━━ Excerpt provided

RIETI Policy Symposium

Innovation Process and Performance: Findings and lessons from inventors surveys in Japan, the U.S., and Europe


  • Time and Date:
    09:45 - 18:00, Friday January 11, 2008
  • Venue:
    Otemachi Sankei Plaza
    1-7-2 Otemachi, Chiyoda-ku, Tokyo (Tokyo Sankei Bldg. 3F)
  • Language:
    Japanese/English (with simultaneous interpretation)

Summary of Proceedings

Part 1: Keynote Speech and Presentations (2)

Alfonso Gambardella Keynote Speech

Based on the inventors survey conducted in Europe, Professor Gambardella's speech dealt with policy implications.

(1) European survey was the precursor of the Japanese and U.S. surveys

  • The European inventors survey was conducted in 2003-2004 and targeted patents with priority dates in 1993-1997. Major European nations including Germany, France, Italy, Spain, the Netherlands, and the UK participated in the survey, which obtained 9,000 responses from 27,000 questionnaires sent out.

━━━━

(Problem A) Turn the paragraph of the symposium summary beginning "The European inventors survey was conducted" into a short bulleted list that keeps its main facts.
(Problem B) According to the symposium summary, in which venue was the event held?
None of the material after this point is needed.

━━ Information provided

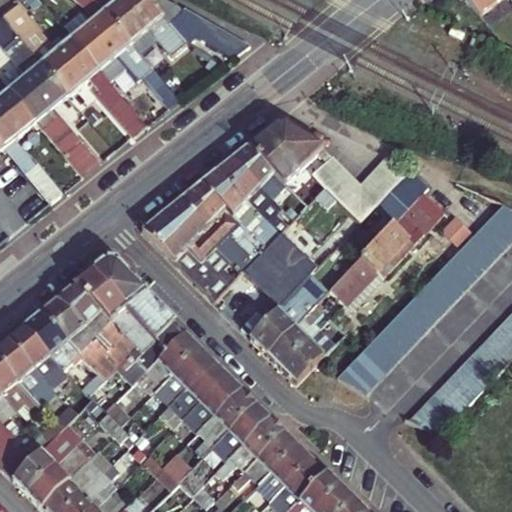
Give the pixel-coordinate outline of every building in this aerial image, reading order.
[(89,27),(104,14),(88,0),(70,0),(88,16),(83,20),(89,27)] [(118,31),(150,5),(146,0),(88,0),(104,14),(118,31)] [(178,9),(161,0),(155,0),(150,5),(118,31),(131,47),(143,60),(149,55),(146,52),(158,43),(171,61),(197,41),(234,62),(250,50),(185,13),(184,16),(178,9)] [(463,0),(479,19),(503,0),(463,0)] [(19,41),(40,68),(56,55),(18,8),(3,21),(19,41)] [(118,31),(104,14),(89,27),(72,42),(85,59),(118,31)] [(80,17),(62,32),(72,42),(89,27),(83,20),(80,17)] [(0,22),(0,49),(3,54),(26,80),(10,94),(23,110),(54,85),(40,68),(19,41),(3,21),(0,22)] [(116,60),(131,47),(118,31),(85,59),(98,75),(116,60)] [(56,55),(40,68),(54,85),(85,59),(72,42),(56,55)] [(137,85),(142,81),(152,72),(143,60),(131,47),(116,60),(137,85)] [(0,60),(15,79),(5,88),(6,90),(10,94),(26,80),(3,54),(0,56),(0,60)] [(146,131),(98,75),(85,59),(54,85),(67,101),(89,82),(100,96),(97,98),(133,141),(146,131)] [(152,72),(142,81),(168,112),(179,103),(152,72)] [(23,110),(36,126),(52,113),(67,101),(54,85),(23,110)] [(0,101),(0,129),(23,110),(10,94),(0,101)] [(0,129),(0,147),(4,153),(14,145),(36,126),(23,110),(0,129)] [(52,113),(36,126),(82,182),(101,167),(82,144),(80,147),(52,113)] [(287,129),(274,130),(247,151),(294,196),(311,180),(326,166),(318,157),(323,152),(324,151),(287,129)] [(26,178),(35,170),(14,145),(4,153),(26,178)] [(294,196),(247,151),(232,164),(258,189),(266,182),(301,216),(307,209),(294,196)] [(332,161),(323,152),(318,157),(326,166),(332,161)] [(322,191),(342,171),(332,161),(326,166),(311,180),(322,191)] [(406,179),(386,161),(377,170),(396,189),(406,179)] [(258,189),(232,164),(217,176),(280,237),(282,236),(288,230),(277,219),(282,213),(258,189)] [(37,169),(35,170),(26,178),(50,208),(61,199),(37,169)] [(396,189),(377,170),(369,180),(387,198),(396,189)] [(331,200),(351,180),(342,171),(322,191),(323,192),(331,200)] [(423,197),(429,191),(411,174),(406,179),(396,189),(387,198),(376,210),(393,227),(423,197)] [(280,237),(217,176),(201,188),(267,251),(280,237)] [(359,227),(360,188),(351,180),(331,200),(359,227)] [(387,198),(369,180),(360,188),(359,227),(376,210),(387,198)] [(267,251),(201,188),(180,205),(202,227),(197,231),(243,277),(243,276),(267,251)] [(381,282),(443,217),(423,197),(393,227),(329,296),(343,308),(344,309),(375,276),(381,282)] [(180,205),(142,235),(214,307),(243,277),(197,231),(202,227),(180,205)] [(511,214),(504,210),(338,382),(365,400),(511,247),(511,214)] [(471,237),(457,223),(446,234),(461,248),(471,237)] [(280,237),(267,251),(243,276),(280,311),(297,293),(301,288),(318,270),(282,236),(280,237)] [(91,276),(125,311),(145,293),(117,265),(106,264),(100,269),(91,276)] [(100,315),(109,324),(125,311),(91,276),(83,282),(75,289),(100,315)] [(375,276),(344,309),(351,317),(383,284),(381,282),(375,276)] [(316,310),(329,296),(318,285),(309,296),(305,300),(297,293),(280,311),(278,313),(249,343),(266,360),(316,310)] [(305,300),(309,296),(301,288),(297,293),(305,300)] [(57,303),(84,330),(100,315),(75,289),(73,291),(67,296),(57,303)] [(145,293),(125,311),(157,343),(175,325),(145,293)] [(39,318),(66,345),(84,330),(57,303),(48,311),(39,318)] [(312,328),(323,316),(316,310),(266,360),(281,374),(319,334),(312,328)] [(157,343),(125,311),(109,324),(143,357),(157,343)] [(94,340),(109,324),(100,315),(84,330),(94,340)] [(21,332),(49,360),(66,345),(39,318),(30,325),(21,332)] [(426,408),(409,425),(435,439),(438,441),(449,430),(461,418),(473,405),(484,394),(496,381),(508,369),(511,365),(511,319),(508,323),(496,335),(485,347),(473,359),(462,371),(450,383),(438,395),(426,408)] [(315,369),(345,339),(329,323),(319,334),(281,374),(296,389),(315,369)] [(109,324),(94,340),(122,369),(127,373),(137,363),(143,357),(109,324)] [(157,343),(168,354),(186,336),(180,329),(175,325),(157,343)] [(66,345),(78,356),(94,340),(84,330),(66,345)] [(5,346),(33,373),(49,360),(21,332),(14,338),(5,346)] [(156,394),(200,349),(193,343),(186,336),(168,354),(148,374),(137,385),(151,399),(156,394)] [(122,369),(94,340),(78,356),(81,360),(98,377),(105,385),(116,374),(122,369)] [(168,354),(157,343),(143,357),(137,363),(148,374),(168,354)] [(78,356),(66,345),(49,360),(64,375),(72,367),(73,368),(81,360),(78,356)] [(0,368),(17,386),(33,373),(5,346),(0,349),(0,368)] [(170,408),(214,364),(207,356),(200,349),(156,394),(170,408)] [(64,375),(49,360),(33,373),(54,394),(68,380),(64,375)] [(137,385),(148,374),(137,363),(127,373),(122,369),(116,374),(133,389),(137,385)] [(182,423),(228,377),(221,370),(214,364),(170,408),(168,410),(182,423)] [(0,397),(1,399),(17,386),(0,368),(0,397)] [(33,373),(17,386),(33,402),(42,395),(47,401),(54,394),(33,373)] [(105,385),(98,377),(82,393),(84,395),(89,400),(92,397),(105,385)] [(198,436),(243,392),(236,385),(228,377),(182,423),(180,426),(195,440),(198,436)] [(33,402),(17,386),(1,399),(17,415),(25,424),(32,416),(35,419),(42,411),(39,409),(33,402)] [(216,447),(257,406),(249,398),(243,392),(198,436),(206,443),(194,454),(197,457),(194,461),(198,465),(216,447)] [(33,402),(39,409),(47,401),(42,395),(33,402)] [(89,400),(84,395),(70,410),(79,418),(92,404),(89,400)] [(17,415),(1,399),(0,399),(0,426),(1,427),(17,415)] [(230,461),(271,420),(264,412),(257,406),(216,447),(230,461)] [(119,431),(129,421),(115,407),(105,416),(108,419),(119,431)] [(79,418),(70,410),(56,425),(64,433),(79,418)] [(108,419),(99,428),(113,440),(121,433),(119,431),(108,419)] [(257,462),(285,434),(278,426),(271,420),(230,461),(216,476),(224,484),(234,474),(231,471),(235,466),(239,469),(244,475),(257,462)] [(43,441),(34,449),(10,425),(4,430),(35,461),(44,453),(49,448),(43,441)] [(64,433),(56,425),(42,440),(43,441),(49,448),(61,436),(64,433)] [(1,427),(0,426),(0,472),(12,484),(35,461),(4,430),(1,427)] [(121,433),(113,440),(120,448),(123,445),(129,440),(121,433)] [(258,489),(299,447),(292,441),(285,434),(257,462),(244,475),(232,488),(237,493),(250,481),(258,489)] [(44,453),(57,468),(75,450),(61,436),(49,448),(44,453)] [(129,440),(123,445),(129,451),(134,446),(133,445),(129,440)] [(89,464),(96,458),(82,444),(75,450),(89,464)] [(257,511),(261,511),(313,461),(306,454),(299,447),(258,489),(267,498),(255,509),(257,511)] [(57,468),(71,483),(89,464),(75,450),(57,468)] [(57,468),(44,453),(35,461),(12,484),(19,491),(27,499),(57,468)] [(103,478),(111,469),(98,455),(96,458),(89,464),(103,478)] [(189,475),(192,472),(177,458),(173,462),(188,476),(189,475)] [(291,511),(328,476),(320,469),(313,461),(261,511),(291,511)] [(178,486),(188,476),(173,462),(163,471),(164,472),(178,486)] [(71,483),(83,497),(103,478),(89,464),(71,483)] [(158,466),(149,474),(156,481),(157,479),(164,472),(163,471),(158,466)] [(41,511),(71,483),(57,468),(27,499),(33,505),(39,511),(41,511)] [(164,472),(157,479),(172,493),(179,487),(178,486),(164,472)] [(201,492),(204,490),(189,475),(188,476),(178,486),(179,487),(193,501),(201,492)] [(320,511),(342,490),(334,482),(328,476),(291,511),(320,511)] [(103,478),(83,497),(90,505),(98,498),(96,496),(108,483),(103,478)] [(68,511),(83,497),(71,483),(41,511),(68,511)] [(349,511),(357,505),(348,497),(342,490),(320,511),(349,511)] [(209,511),(214,507),(215,506),(201,492),(193,501),(202,510),(204,511),(209,511)] [(136,501),(124,511),(141,511),(144,510),(142,507),(147,503),(140,496),(136,501)] [(97,511),(90,505),(83,497),(68,511),(97,511)] [(122,511),(110,499),(97,511),(122,511)]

━━━━

(Task response A)
- Conducted in 2003–2004
- Covered patents with priority dates in 1993–1997
- Participants included Germany, France, Italy, Spain, the Netherlands, and the UK
- 27,000 questionnaires sent; 9,000 responses received

(Task response B) Otemachi Sankei Plaza, on the 3rd floor of the Tokyo Sankei Bldg. in Chiyoda-ku, Tokyo.